_EXERCISE OBJECTIVE_
The answer must be the full listing, repeated exactly.

_THE DATA_

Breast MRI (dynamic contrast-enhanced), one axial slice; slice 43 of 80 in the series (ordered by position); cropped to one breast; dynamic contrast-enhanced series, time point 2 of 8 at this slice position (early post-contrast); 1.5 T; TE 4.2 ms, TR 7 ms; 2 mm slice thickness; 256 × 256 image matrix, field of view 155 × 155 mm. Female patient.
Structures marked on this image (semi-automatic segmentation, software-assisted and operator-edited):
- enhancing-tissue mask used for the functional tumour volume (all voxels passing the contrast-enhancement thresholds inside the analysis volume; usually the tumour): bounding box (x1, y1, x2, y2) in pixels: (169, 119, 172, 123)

_SOLUTION FOR THIS EXERCISE_
Breast MRI (dynamic contrast-enhanced), one axial slice; slice 43 of 80 in the series (ordered by position); cropped to one breast; dynamic contrast-enhanced series, time point 2 of 8 at this slice position (early post-contrast); 1.5 T; TE 4.2 ms, TR 7 ms; 2 mm slice thickness; 256 × 256 image matrix, field of view 155 × 155 mm. Female patient.
Structures marked on this image (semi-automatic segmentation, software-assisted and operator-edited):
- enhancing-tissue mask used for the functional tumour volume (all voxels passing the contrast-enhancement thresholds inside the analysis volume; usually the tumour): bounding box (x1, y1, x2, y2) in pixels: (169, 119, 172, 123)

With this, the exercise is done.